## RECORDED DATA
---*---

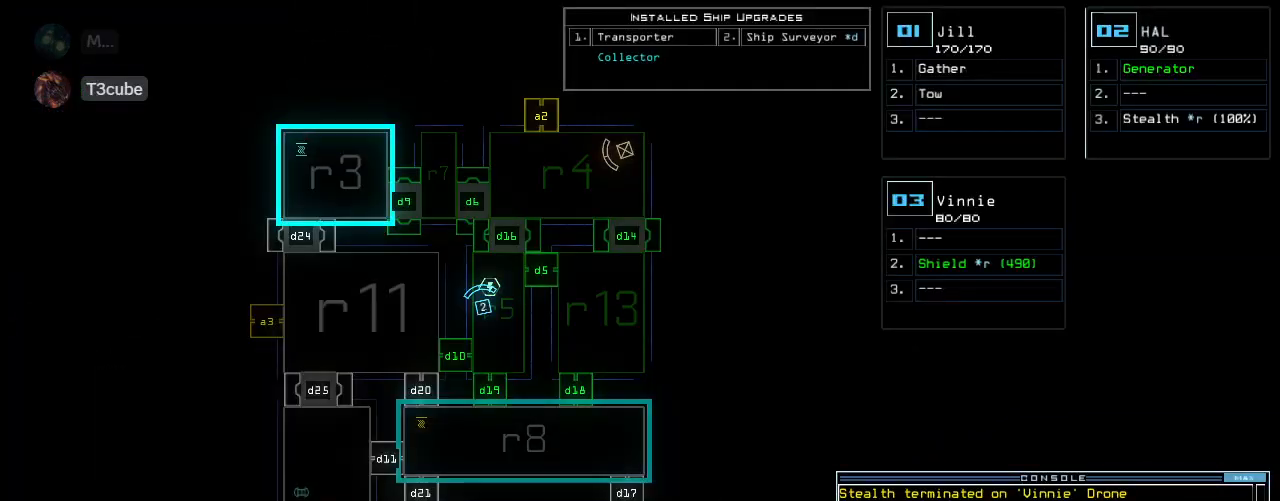
{"keys": ["space"], "events": [[20, "r", "down"], [100, "a", "down"], [120, "n", "down"], [140, "r", "up"], [180, "a", "up"], [220, "n", "up"], [220, "space", "down"], [280, "space", "up"], [400, "3", "down"], [460, "3", "up"], [480, "space", "down"]]}
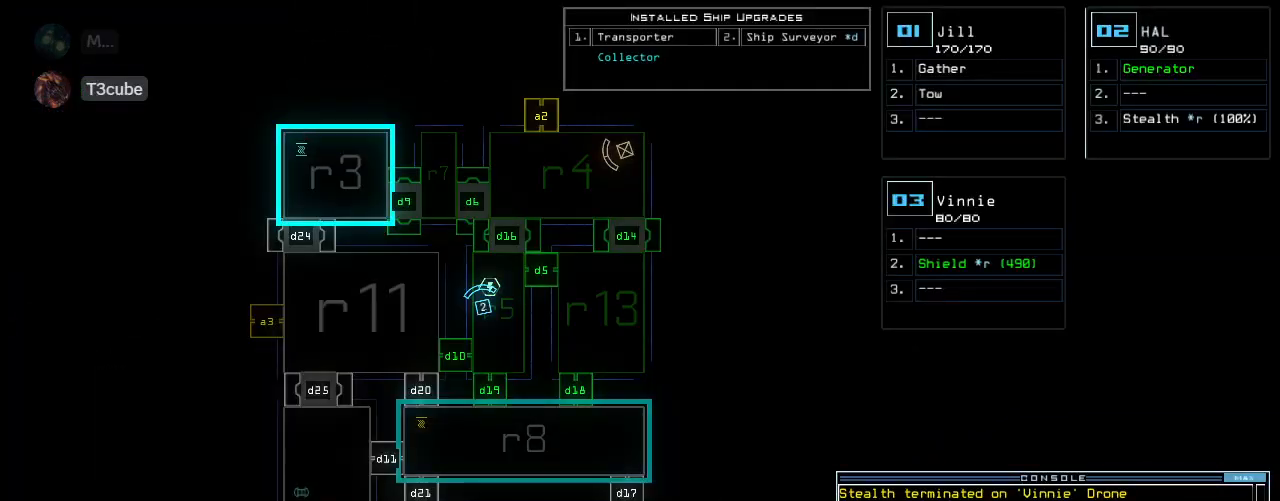
{"keys": [], "events": [[60, "r", "down"], [60, "space", "up"], [140, "r", "up"], [280, "3", "down"], [340, "3", "up"], [400, "return", "down"], [480, "return", "up"]]}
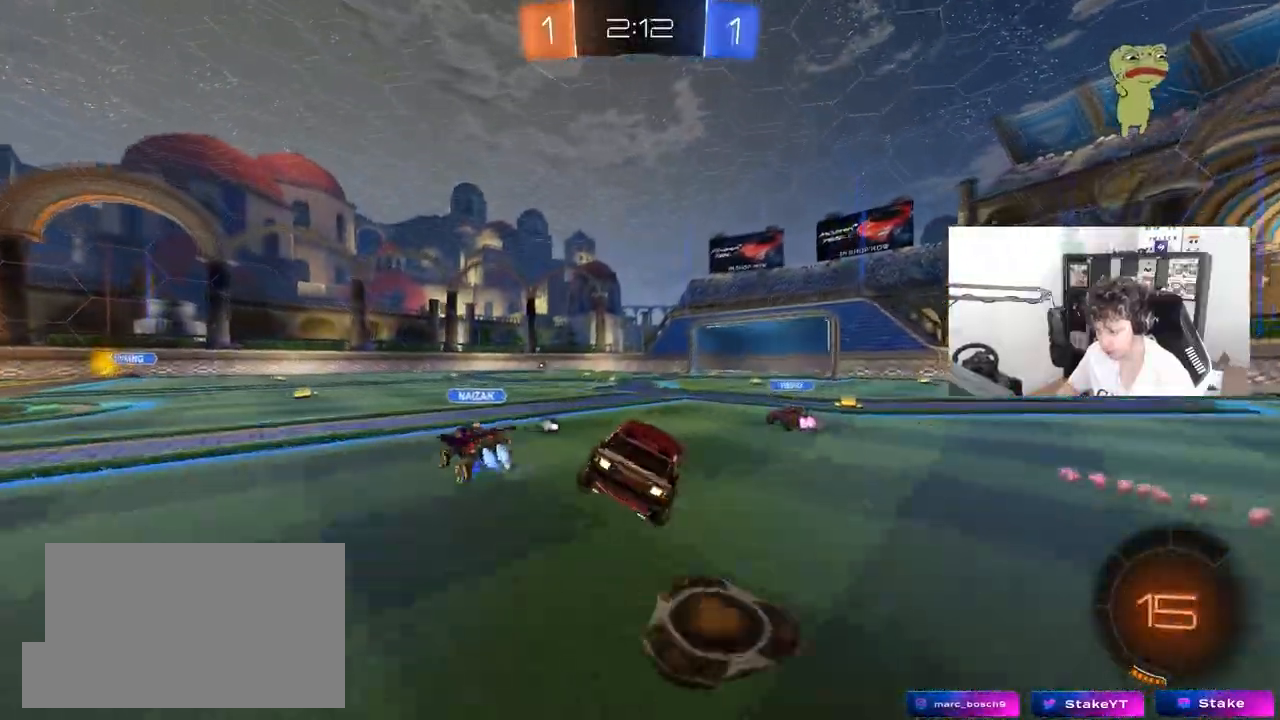
Gameplay with keyboard and mouse; each line is a JSON object with the keys and mouse buttons held at the frame after it. "events" lists presses ("down") and releases ("up") of "1", "2", "3", "4", "5", "a", "alt", "c", "caps_lock", "ctrl", "d", "e", "f", "g", "q", "r", "s", "shift", "space", "t", "tab", "v", "w", "x", "z", "mouse_left", "mouse_wheel" and "mouse_right" between this image and that frame as [ms after this image, input, new state], when the widget could be followed in between. "mouse_left", "mouse_wheel", "mouse_right" = the "left", "wheel", "right" buttons of the "mouse" list. No other keys are recorded. "wheel" means that the mouse wheel is clicked or scrolled. "mouse_move" is the direction in which the mouse moves at that frame (one of eight, or "still"), when it could be read.
{"keys": ["a", "w"], "mouse": ["left"], "mouse_move": "still", "events": [[200, "d", "down"], [200, "w", "down"], [283, "mouse_left", "down"], [433, "a", "down"], [433, "d", "up"]]}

---*---

## TASK TO COMPLETE
Write down how many lines of the data above carry the word "left". Nothing else belongs in the answer.

## SOLUTION FOR THIS PROBLEM
2